To-do item:
The pictures are to be left out when the listing below is reproduced word for word.

Recorded information:
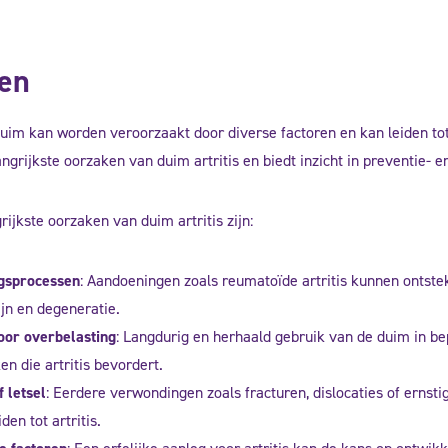
en
 duim kan worden veroorzaakt door diverse factoren en kan leiden t
angrijkste oorzaken van duim artritis en biedt inzicht in preventie- 
rijkste oorzaken van duim artritis zijn:
gsprocessen
: Aandoeningen zoals reumatoïde artritis kunnen ontst
pijn en degeneratie.
door overbelasting
: Langdurig en herhaald gebruik van de duim in be
n die artritis bevordert.
 letsel
: Eerdere verwondingen zoals fracturen, dislocaties of erns
den tot artritis.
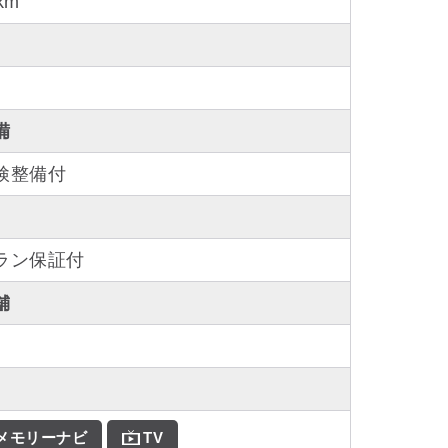
km
備
検整備付
ラン保証付
舗
Dメモリーナビ
TV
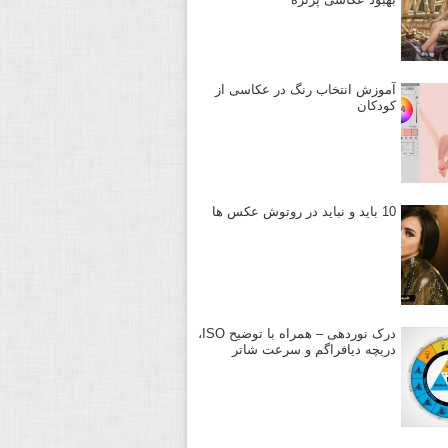
آموزش انتخاب رنگ در عکاسی از
کودکان
10 باید و نباید در روتوش عکس ها
درک نوردهی – همراه با توضیح ISO،
دریچه دیافراگم و سرعت شاتر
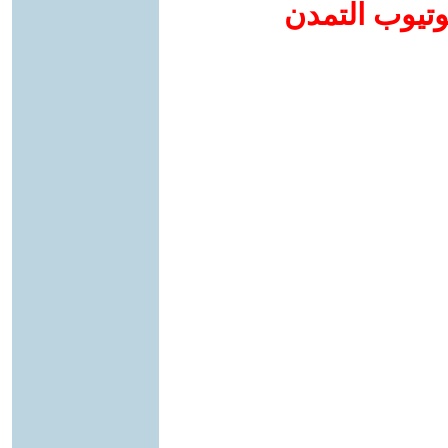
وتيوب التمدن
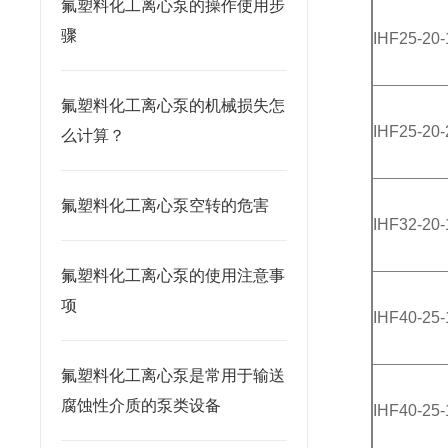
氟塑料化工离心泵的操作使用步
骤
IHF25-20-
氟塑料化工离心泵的机械损失怎
IHF25-20-
么计算？
氟塑料化工离心泵空转的危害
IHF32-20-
氟塑料化工离心泵的使用注意事
项
IHF40-25-
氟塑料化工离心泵是常用于输送
腐蚀性介质的泵类设备
IHF40-25-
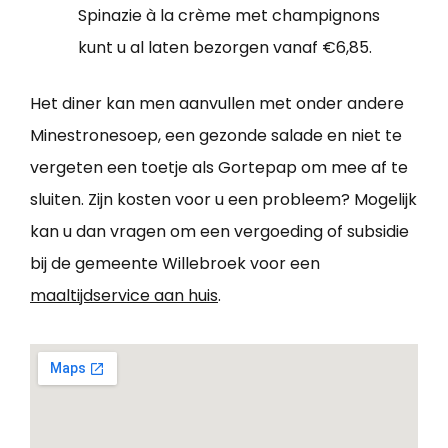
Spinazie à la crème met champignons
kunt u al laten bezorgen vanaf €6,85.
Het diner kan men aanvullen met onder andere
Minestronesoep, een gezonde salade en niet te
vergeten een toetje als Gortepap om mee af te
sluiten. Zijn kosten voor u een probleem? Mogelijk
kan u dan vragen om een vergoeding of subsidie
bij de gemeente Willebroek voor een
maaltijdservice aan huis
.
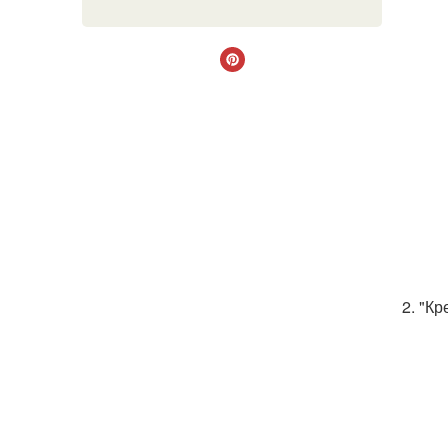
2. "Кр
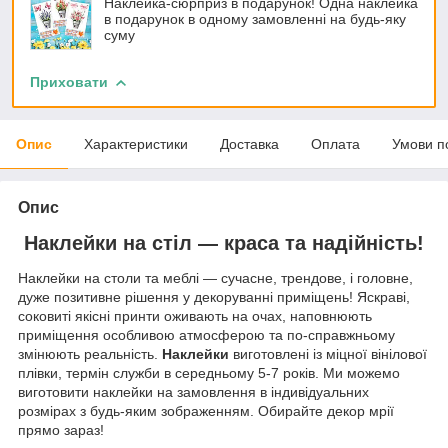
Наклейка-сюрприз в подарунок! Одна наклейка
в подарунок в одному замовленні на будь-яку
суму
Приховати
Опис
Характеристики
Доставка
Оплата
Умови п
Опис
Наклейки на стіл — краса та надійність!
Наклейки на столи та меблі — сучасне, трендове, і головне,
дуже позитивне рішення у декоруванні приміщень! Яскраві,
соковиті якісні принти оживають на очах, наповнюють
приміщення особливою атмосферою та по-справжньому
змінюють реальність.
Наклейки
виготовлені із міцної вінілової
плівки, термін служби в середньому 5-7 років. Ми можемо
виготовити наклейки на замовлення в індивідуальних
розмірах з будь-яким зображенням. Обирайте декор мрії
прямо зараз!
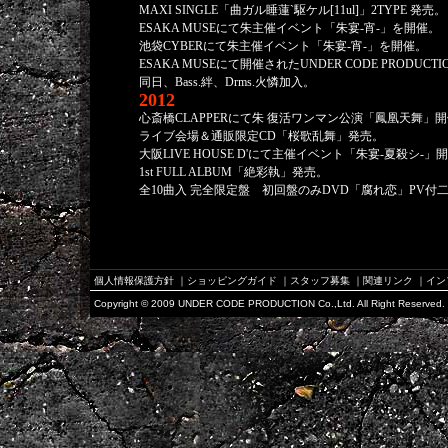
MAXI SINGLE「曲ガル睡蓮`駆ケル[11ul]」2TYPE 発売。
ESAKA MUSEにて朱主催イベント「朱宴-宵-」を開催。
池袋CYBERにて朱主催イベント「朱宴-宵-」を開催。
ESAKA MUSEにて開催されたUNDER CODE PRODU
同日、Bass.絆、Drms.火憐加入。
2012
心斎橋CLAPPERにて朱 復活ワンマン公演「鳳凰天舞」
ライブ会場＆通販限定CD「桜歌乱舞」発売。
大阪LIVE HOUSE D'にて主催イベント「朱宴-夏殺シ-」
1st FULL ALBUM「絶彩執」発売。
全10曲入 完全限定盤 初回盤のみDVD「腐れ恋」PV付
個人情報保護方針
｜
ショッピングガイド
｜
スタッフ募集
｜
関連リンク
｜
イン
Copyright © 2009 UNDER CODE PRODUCTION Co.,Ltd. All Right Reserved.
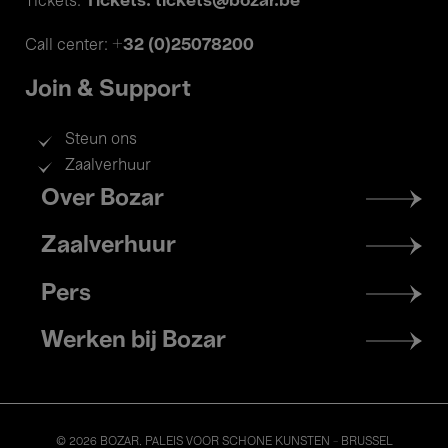
Tickets: tickets@bozar.be
Tickets:
+32 (0)25078200
Call center:
Join & Support
Steun ons
Zaalverhuur
Footer
Over Bozar
menu
Zaalverhuur
Pers
Werken bij Bozar
© 2026 BOZAR. PALEIS VOOR SCHONE KUNSTEN - BRUSSEL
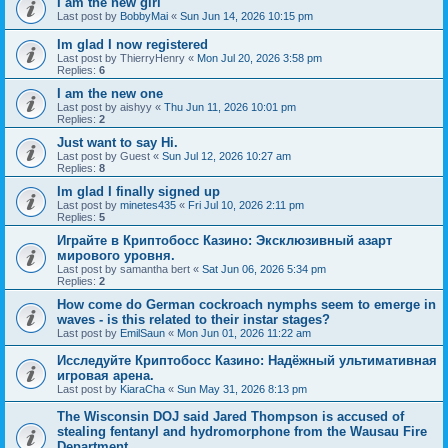
I am the new girl
Last post by
BobbyMai
«
Sun Jun 14, 2026 10:15 pm
Im glad I now registered
Last post by
ThierryHenry
«
Mon Jul 20, 2026 3:58 pm
Replies:
6
I am the new one
Last post by
aishyy
«
Thu Jun 11, 2026 10:01 pm
Replies:
2
Just want to say Hi.
Last post by
Guest
«
Sun Jul 12, 2026 10:27 am
Replies:
8
Im glad I finally signed up
Last post by
minetes435
«
Fri Jul 10, 2026 2:11 pm
Replies:
5
Играйте в Криптобосс Казино: Эксклюзивный азарт
мирового уровня.
Last post by
samantha bert
«
Sat Jun 06, 2026 5:34 pm
Replies:
2
How come do German cockroach nymphs seem to emerge in
waves - is this related to their instar stages?
Last post by
EmilSaun
«
Mon Jun 01, 2026 11:22 am
Исследуйте Криптобосс Казино: Надёжный ультимативная
игровая арена.
Last post by
KiaraCha
«
Sun May 31, 2026 8:13 pm
The Wisconsin DOJ said Jared Thompson is accused of
stealing fentanyl and hydromorphone from the Wausau Fire
Department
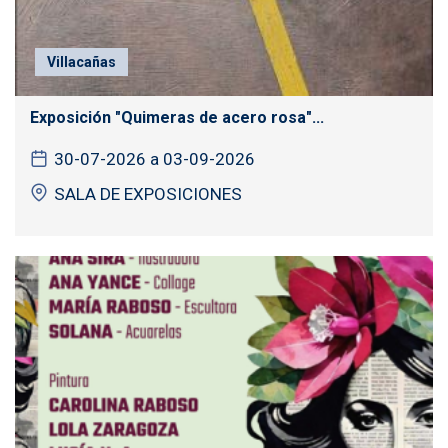
Villacañas
Exposición "Quimeras de acero rosa"...
30-07-2026 a 03-09-2026
SALA DE EXPOSICIONES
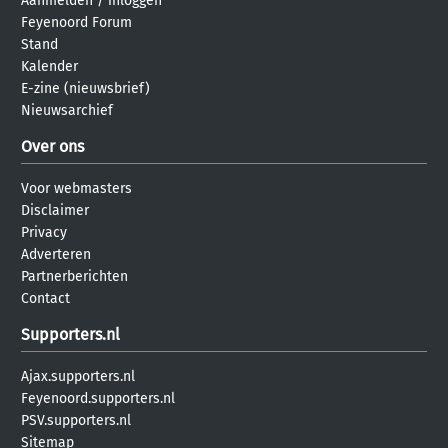
Aanmelden
/
inloggen
Feyenoord Forum
Stand
Kalender
E-zine (nieuwsbrief)
Nieuwsarchief
Over ons
Voor webmasters
Disclaimer
Privacy
Adverteren
Partnerberichten
Contact
Supporters.nl
Ajax.supporters.nl
Feyenoord.supporters.nl
PSV.supporters.nl
Sitemap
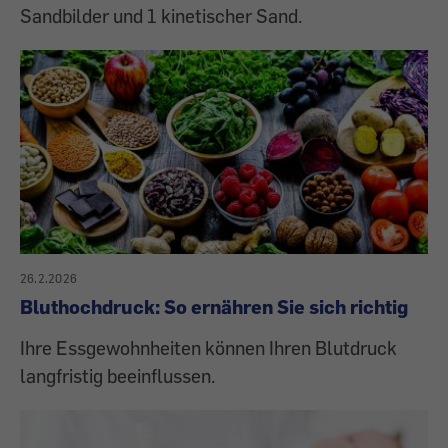
Sandbilder und 1 kinetischer Sand.
26.2.2026
Bluthochdruck: So ernähren Sie sich richtig
Ihre Essgewohnheiten können Ihren Blutdruck
langfristig beeinflussen.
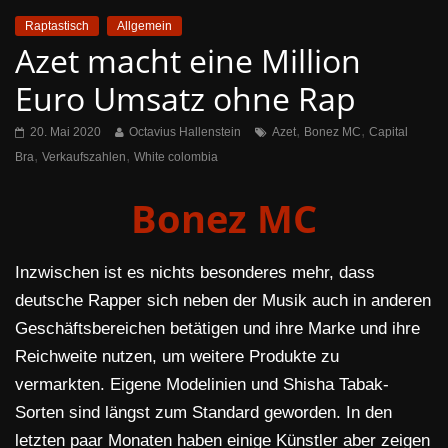
Raptastisch
Allgemein
Azet macht eine Million
Euro Umsatz ohne Rap
,
,
20. Mai 2020
Octavius Hallenstein
Azet
Bonez MC
Capital
,
,
Bra
Verkaufszahlen
White colombia
Bonez MC
Inzwischen ist es nichts besonderes mehr, dass
deutsche Rapper sich neben der Musik auch in anderen
Geschäftsbereichen betätigen und ihre Marke und ihre
Reichweite nutzen, um weitere Produkte zu
vermarkten. Eigene Modelinien und Shisha Tabak-
Sorten sind längst zum Standard geworden. In den
letzten paar Monaten haben einige Künstler aber zeigen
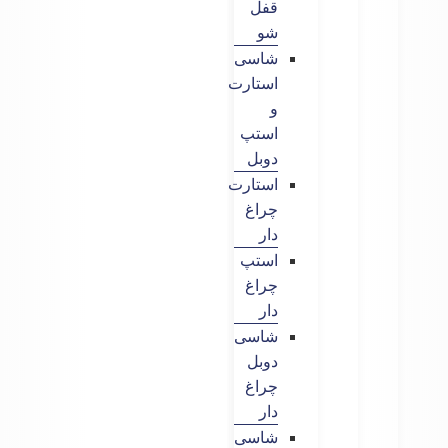
قفل
شو
شاسی
استارت
و
استپ
دوبل
استارت
چراغ
دار
استپ
چراغ
دار
شاسی
دوبل
چراغ
دار
شاسی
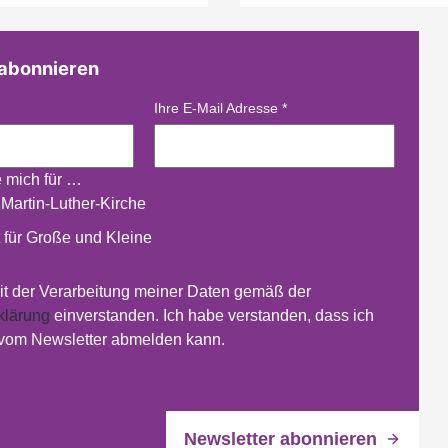
 abonnieren
Ihre E-Mail Adresse
*
e mich für …
 Martin-Luther-Kirche
 für Große und Kleine
mit der Verarbeitung meiner Daten gemäß der
klärung
einverstanden. Ich habe verstanden, dass ich
 vom Newsletter abmelden kann.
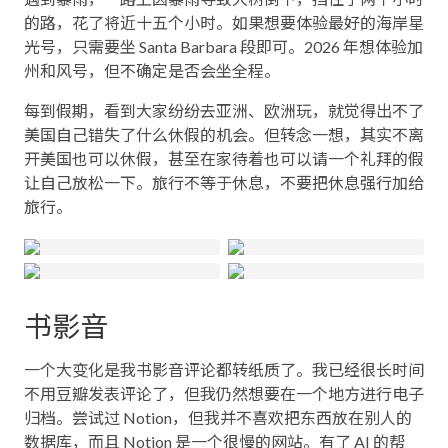
的路，花了将近十五个小时。如果想要体验最好的海岸星
光号，只需要坐 Santa Barbara 段即可。2026 年想体验加
州和风号，但不确定是否会坐全程。
每到假期，看到大家纷纷去亚洲、欧洲玩，就觉得出不了
美国自己错失了什么休假的机会。但转念一想，其实不离
开美国也可以休假，甚至在家待着也可以请一个礼拜的假
让自己放松一下。旅行不等于休息，不要把休息强行加给
旅行。
书影音
一个大变化是我书影音评论都转纸质了。我已经很长时间
不用豆瓣发表评论了，但我仍然想要在一个地方进行电子
归档。尝试过 Notion，但我并不喜欢把东西放在别人的
数据库，而且 Notion 是一个很慢的网站。有了 AI 的帮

The completed task:
en
 duim kan worden veroorzaakt door diverse factoren en kan leiden t
angrijkste oorzaken van duim artritis en biedt inzicht in preventie- 
rijkste oorzaken van duim artritis zijn:
gsprocessen
: Aandoeningen zoals reumatoïde artritis kunnen ontst
pijn en degeneratie.
door overbelasting
: Langdurig en herhaald gebruik van de duim in be
n die artritis bevordert.
 letsel
: Eerdere verwondingen zoals fracturen, dislocaties of erns
den tot artritis.
km
備
検整備付
ラン保証付
舗
Dメモリーナビ
TV
آموزش انتخاب رنگ در عکاسی از
کودکان
10 باید و نباید در روتوش عکس ها
درک نوردهی – همراه با توضیح ISO،
دریچه دیافراگم و سرعت شاتر
وتيوب التمدن
氟塑料化工离心泵的操作使用步
骤
IHF25-20-
氟塑料化工离心泵的机械损失怎
IHF25-20-
么计算？
氟塑料化工离心泵空转的危害
IHF32-20-
氟塑料化工离心泵的使用注意事
项
IHF40-25-
氟塑料化工离心泵是常用于输送
腐蚀性介质的泵类设备
IHF40-25-
Spinazie à la crème met champignons
kunt u al laten bezorgen vanaf €6,85.
Het diner kan men aanvullen met onder andere
Minestronesoep, een gezonde salade en niet te
vergeten een toetje als Gortepap om mee af te
sluiten. Zijn kosten voor u een probleem? Mogelijk
kan u dan vragen om een vergoeding of subsidie
bij de gemeente Willebroek voor een
maaltijdservice aan huis
.
2. "Кр
Наклейка-сюрприз в подарунок! Одна наклейка
в подарунок в одному замовленні на будь-яку
суму
Приховати
Опис
Характеристики
Доставка
Оплата
Умови п
Опис
Наклейки на стіл — краса та надійність!
Наклейки на столи та меблі — сучасне, трендове, і головне,
дуже позитивне рішення у декоруванні приміщень! Яскраві,
соковиті якісні принти оживають на очах, наповнюють
приміщення особливою атмосферою та по-справжньому
змінюють реальність.
Наклейки
виготовлені із міцної вінілової
плівки, термін служби в середньому 5-7 років. Ми можемо
виготовити наклейки на замовлення в індивідуальних
розмірах з будь-яким зображенням. Обирайте декор мрії
прямо зараз!
MAXI SINGLE「曲ガル睡蓮`駆ケル[11ul]」2TYPE 発売。
ESAKA MUSEにて朱主催イベント「朱宴-宵-」を開催。
池袋CYBERにて朱主催イベント「朱宴-宵-」を開催。
ESAKA MUSEにて開催されたUNDER CODE PRODU
同日、Bass.絆、Drms.火憐加入。
2012
心斎橋CLAPPERにて朱 復活ワンマン公演「鳳凰天舞」
ライブ会場＆通販限定CD「桜歌乱舞」発売。
大阪LIVE HOUSE D'にて主催イベント「朱宴-夏殺シ-」
1st FULL ALBUM「絶彩執」発売。
全10曲入 完全限定盤 初回盤のみDVD「腐れ恋」PV付
個人情報保護方針
｜
ショッピングガイド
｜
スタッフ募集
｜
関連リンク
｜
イン
Copyright © 2009 UNDER CODE PRODUCTION Co.,Ltd. All Right Reserved.
Tickets: tickets@bozar.be
Tickets:
+32 (0)25078200
Call center:
Join & Support
Steun ons
Zaalverhuur
Footer
Over Bozar
menu
Zaalverhuur
Pers
Werken bij Bozar
© 2026 BOZAR. PALEIS VOOR SCHONE KUNSTEN - BRUSSEL
I am the new girl
Last post by
BobbyMai
«
Sun Jun 14, 2026 10:15 pm
Im glad I now registered
Last post by
ThierryHenry
«
Mon Jul 20, 2026 3:58 pm
Replies:
6
I am the new one
Last post by
aishyy
«
Thu Jun 11, 2026 10:01 pm
Replies:
2
Just want to say Hi.
Last post by
Guest
«
Sun Jul 12, 2026 10:27 am
Replies:
8
Im glad I finally signed up
Last post by
minetes435
«
Fri Jul 10, 2026 2:11 pm
Replies:
5
Играйте в Криптобосс Казино: Эксклюзивный азарт
мирового уровня.
Last post by
samantha bert
«
Sat Jun 06, 2026 5:34 pm
Replies:
2
How come do German cockroach nymphs seem to emerge in
waves - is this related to their instar stages?
Last post by
EmilSaun
«
Mon Jun 01, 2026 11:22 am
Исследуйте Криптобосс Казино: Надёжный ультимативная
игровая арена.
Last post by
KiaraCha
«
Sun May 31, 2026 8:13 pm
The Wisconsin DOJ said Jared Thompson is accused of
stealing fentanyl and hydromorphone from the Wausau Fire
Department
Villacañas
Exposición "Quimeras de acero rosa"...
30-07-2026 a 03-09-2026
SALA DE EXPOSICIONES
Aanmelden
/
inloggen
Feyenoord Forum
Stand
Kalender
E-zine (nieuwsbrief)
Nieuwsarchief
Over ons
Voor webmasters
Disclaimer
Privacy
Adverteren
Partnerberichten
Contact
Supporters.nl
Ajax.supporters.nl
Feyenoord.supporters.nl
PSV.supporters.nl
Sitemap
Sandbilder und 1 kinetischer Sand.
26.2.2026
Bluthochdruck: So ernähren Sie sich richtig
Ihre Essgewohnheiten können Ihren Blutdruck
langfristig beeinflussen.
Raptastisch
Allgemein
Azet macht eine Million
Euro Umsatz ohne Rap
,
,
20. Mai 2020
Octavius Hallenstein
Azet
Bonez MC
Capital
,
,
Bra
Verkaufszahlen
White colombia
Bonez MC
Inzwischen ist es nichts besonderes mehr, dass
deutsche Rapper sich neben der Musik auch in anderen
Geschäftsbereichen betätigen und ihre Marke und ihre
Reichweite nutzen, um weitere Produkte zu
vermarkten. Eigene Modelinien und Shisha Tabak-
Sorten sind längst zum Standard geworden. In den
letzten paar Monaten haben einige Künstler aber zeigen
قفل
شو
شاسی
استارت
و
استپ
دوبل
استارت
چراغ
دار
استپ
چراغ
دار
شاسی
دوبل
چراغ
دار
شاسی
 abonnieren
Ihre E-Mail Adresse
*
e mich für …
 Martin-Luther-Kirche
 für Große und Kleine
mit der Verarbeitung meiner Daten gemäß der
klärung
einverstanden. Ich habe verstanden, dass ich
 vom Newsletter abmelden kann.
的路，花了将近十五个小时。如果想要体验最好的海岸星
光号，只需要坐 Santa Barbara 段即可。2026 年想体验加
州和风号，但不确定是否会坐全程。
每到假期，看到大家纷纷去亚洲、欧洲玩，就觉得出不了
美国自己错失了什么休假的机会。但转念一想，其实不离
开美国也可以休假，甚至在家待着也可以请一个礼拜的假
让自己放松一下。旅行不等于休息，不要把休息强行加给
旅行。
书影音
一个大变化是我书影音评论都转纸质了。我已经很长时间
不用豆瓣发表评论了，但我仍然想要在一个地方进行电子
归档。尝试过 Notion，但我并不喜欢把东西放在别人的
数据库，而且 Notion 是一个很慢的网站。有了 AI 的帮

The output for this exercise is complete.